The complexity of walking robots calls for an automatic control approach that handles high-dimensional and nonlinearly coupled dynamics with minimal human involvement. In this work, we derive several theoretical insights and subsequently develop practical algorithms for legged locomotion that are applicable to a large variety of systems. Contrary to many state-of-the-art methods that separate the planning and control aspects, our approach takes a holistic view of the locomotion problem in order to use the entire dynamics of a system. We leverage both optimal control and machine learning techniques to efficiently generate whole-body walking motions in real-time without relying on preceding footstep planners.

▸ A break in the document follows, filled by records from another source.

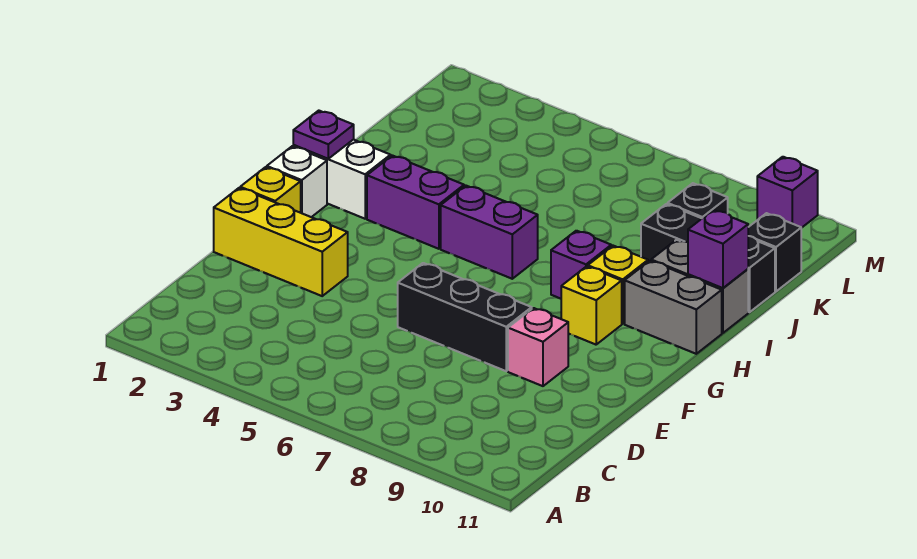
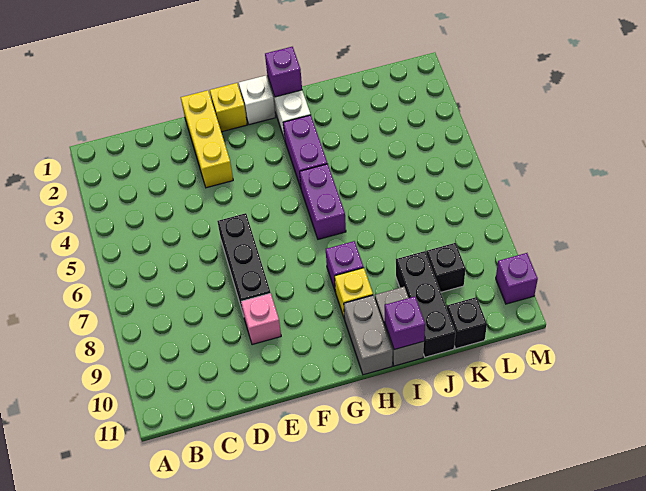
yellow 1x1 brick [561,266,622,345] -> none
purple 1x1 plate [293,111,354,159] -> purple 1x1 brick [265,47,302,97]

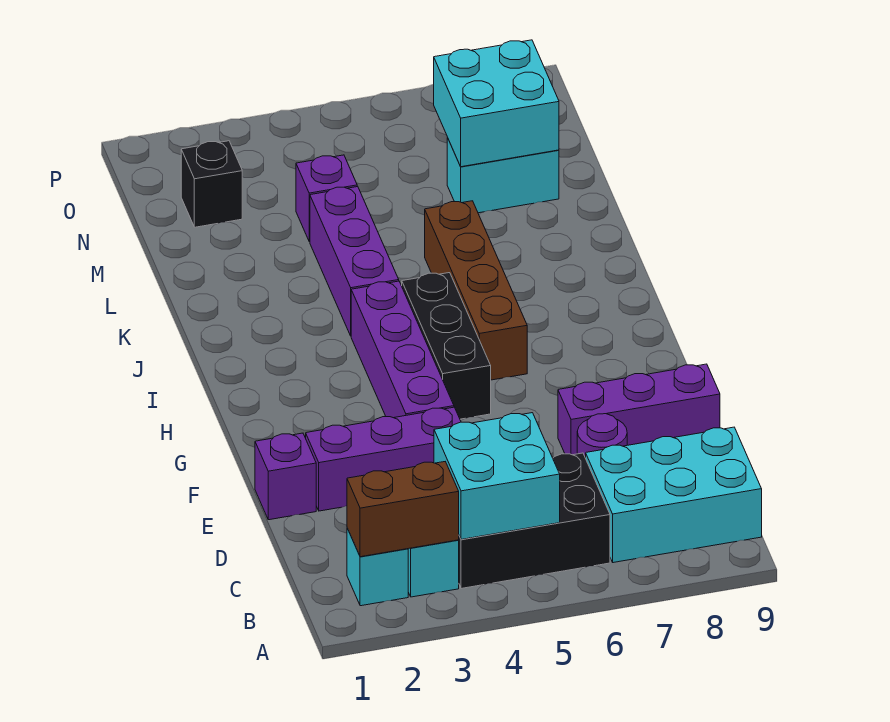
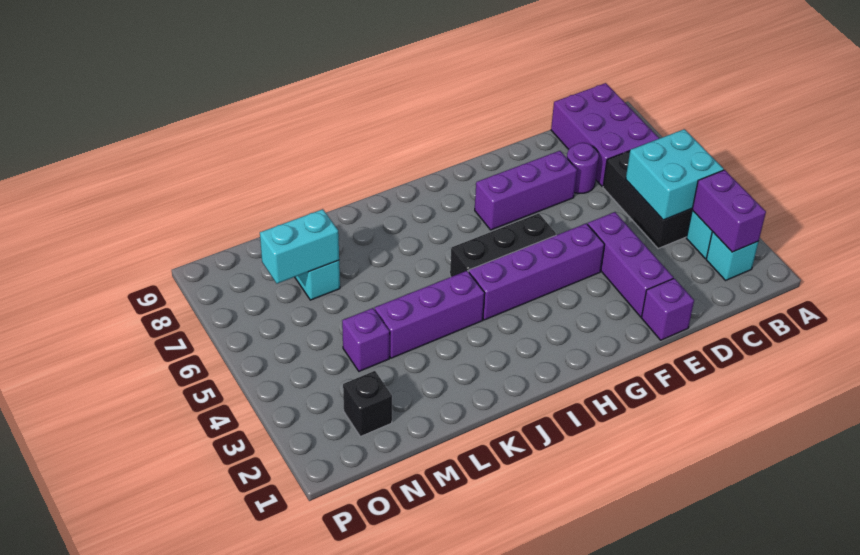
brown 1x2 brick [347,462,459,557] -> purple 1x2 brick [692,170,766,252]
cyan 2x3 brick [586,427,762,563] -> purple 2x3 brick [551,83,659,187]
purple 1x3 brick [558,364,720,455] -> purple 1x3 brick turned to [475,151,577,230]
brown 1x4 brick [425,201,527,380] -> none
cyan 2x2 brick [434,40,559,167] -> cyan 1x2 brick [260,209,339,284]

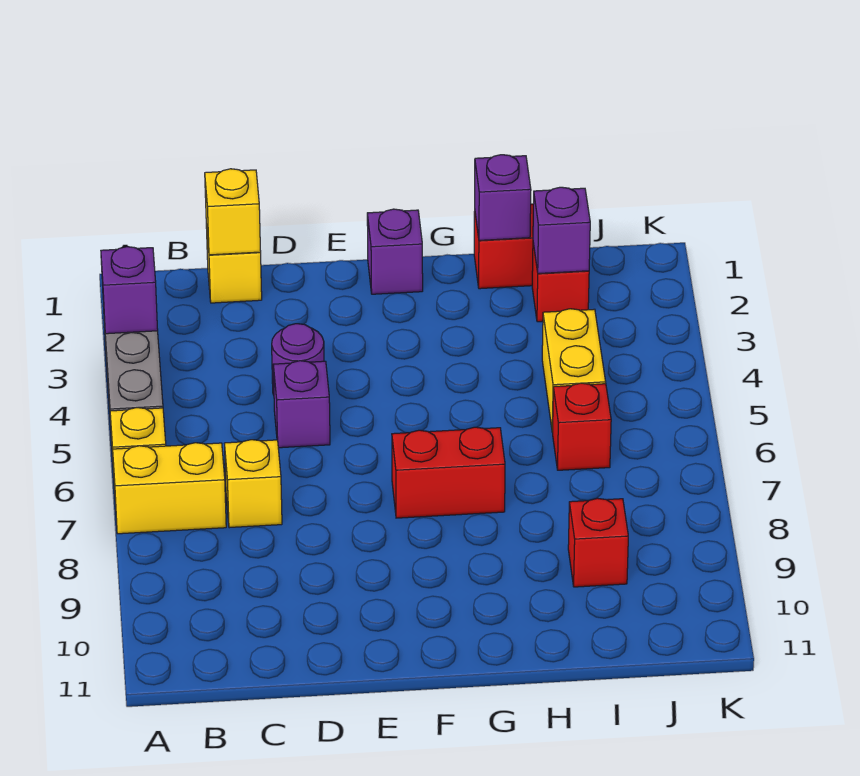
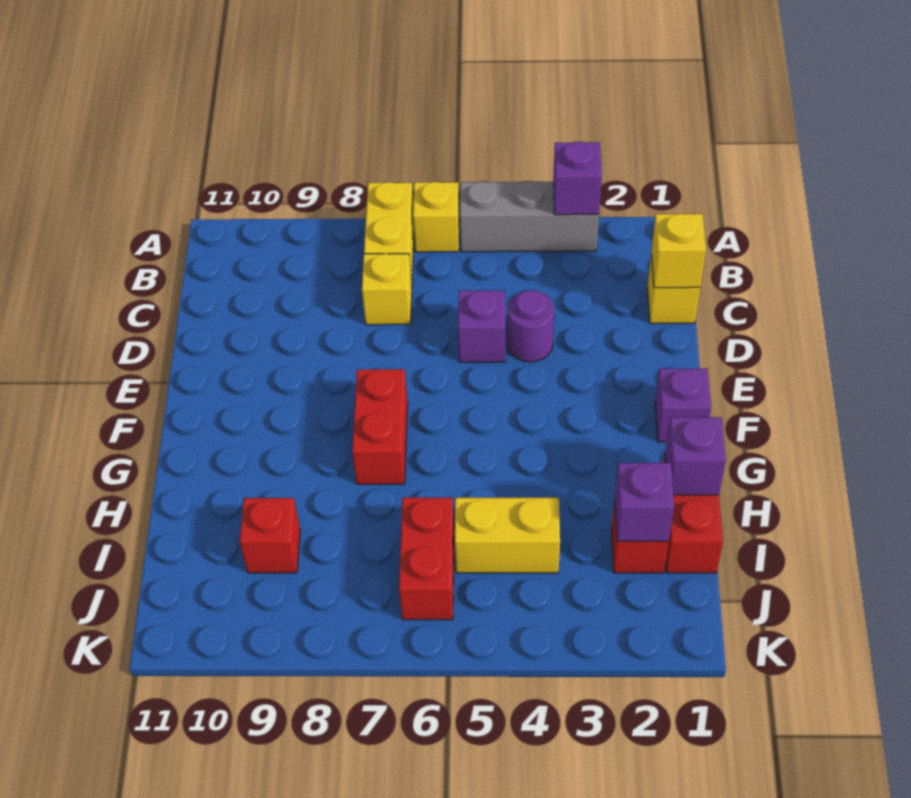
red 1x1 brick [553,383,611,470] -> red 1x2 brick [399,498,454,620]

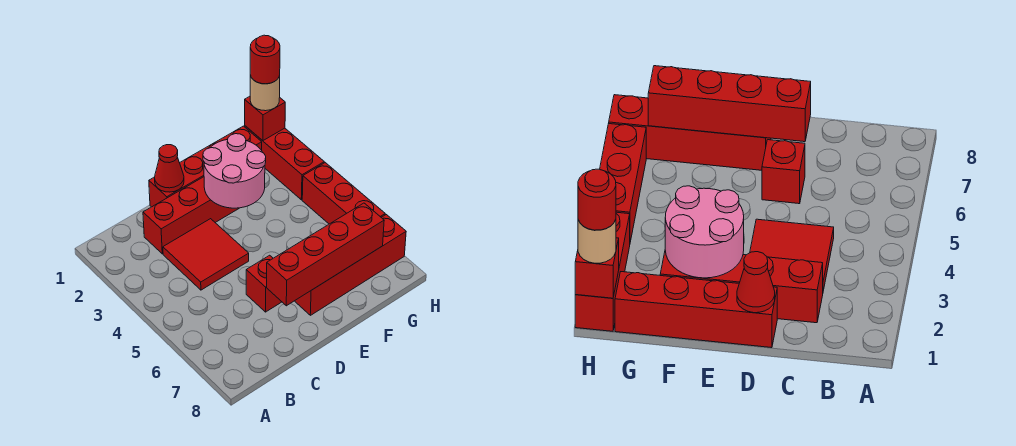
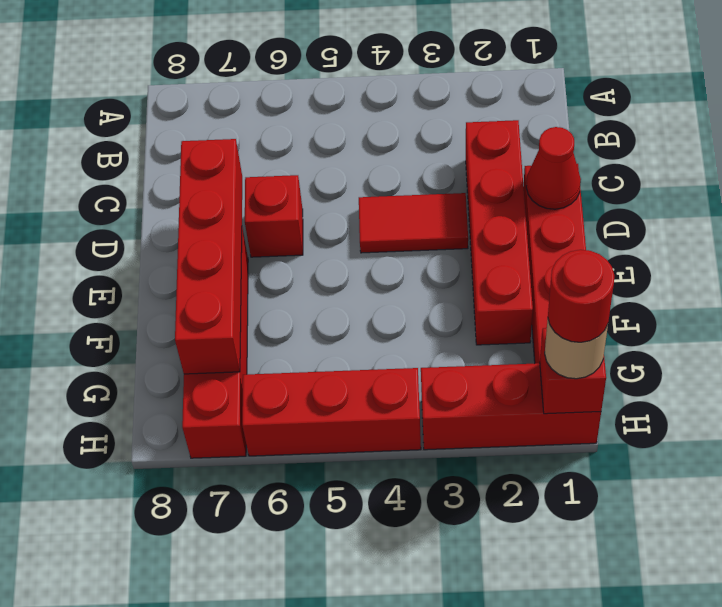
red 2x2 tile [163,219,249,290] -> red 1x2 tile [359,193,468,253]
pink 2x2 round brick [203,134,266,208] -> none

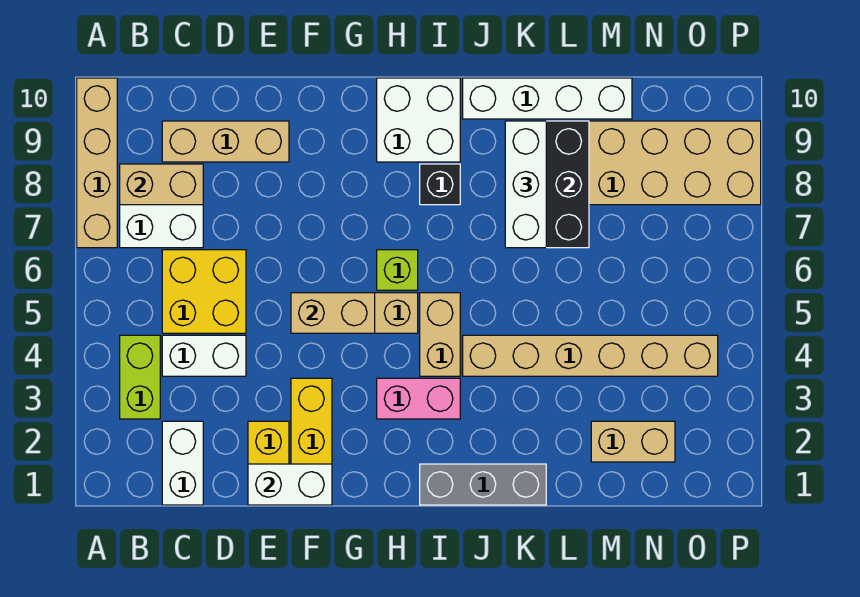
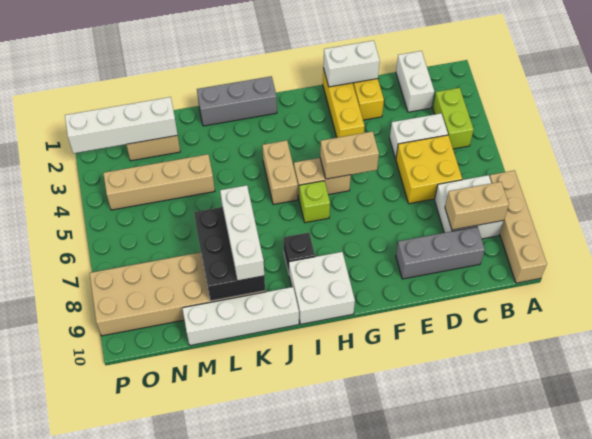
tan 1x3 brick [162,121,289,162] -> grey 1x3 brick [396,227,485,279]
pink 1x2 brick [377,378,460,419] -> none
tan 1x6 brick [463,335,718,376] -> tan 1x4 brick [103,154,215,210]
none -> white 1x4 brick [65,97,178,153]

In the first chapters of this thesis, we devise an optimal control approach for generating motion plans that utilize the system’s full dynamic capabilities and do not require a pre-specified contact sequence. We demonstrate that a hard contact model can be incorporated into an efficient optimization scheme to form a contact-implicit planning algorithm. The resulting motions are physically feasible and can exploit sliding contacts if it is expedient for the task. Expanding on the idea of creating trajectories under realistic dynamical constraints, we develop a second algorithm based on a stochastic system model. The ensuing method can discover stable walking motions in environments with only sparse footholds by sampling feasible trajectories. Unlike other stochastic optimal control approaches, our method can handle constraints like standard optimal control while also leveraging data-driven methods to improve sampling efficiency. Through conducting hardware experiments we verify the performance of both algorithms under realistic conditions.

One of the practical challenges of our (stochastic) optimal control schemes is the computational complexity at runtime. The necessary powerful onboard computers can cause significant energy expenditure and reduce the payload of the system. To address this issue, the last part of this thesis presents a method for extracting the capabilities of an optimal control algorithm into a neural network. We show that optimal control theory naturally suggests a suitable loss function for policy search that can be minimized with standard machine learning tools. The procedure shifts the computational burden of optimal control into an offline training phase while online control is reduced to a mere evaluation of the learned policy. Our experiments show that the extracted policy exhibits similar performance as the original optimal controller.

This work was supported by Intel Labs, the Swiss National Science Foundation(SNF) through project 166232, 188596, the National Centre of Competence in Research Robotics (NCCR Robotics), and the European Union’s Horizon2020 research and innovation program under grant agreement No 780883. This work was conducted as part of ANYmal Research, a community to advance legged robotics.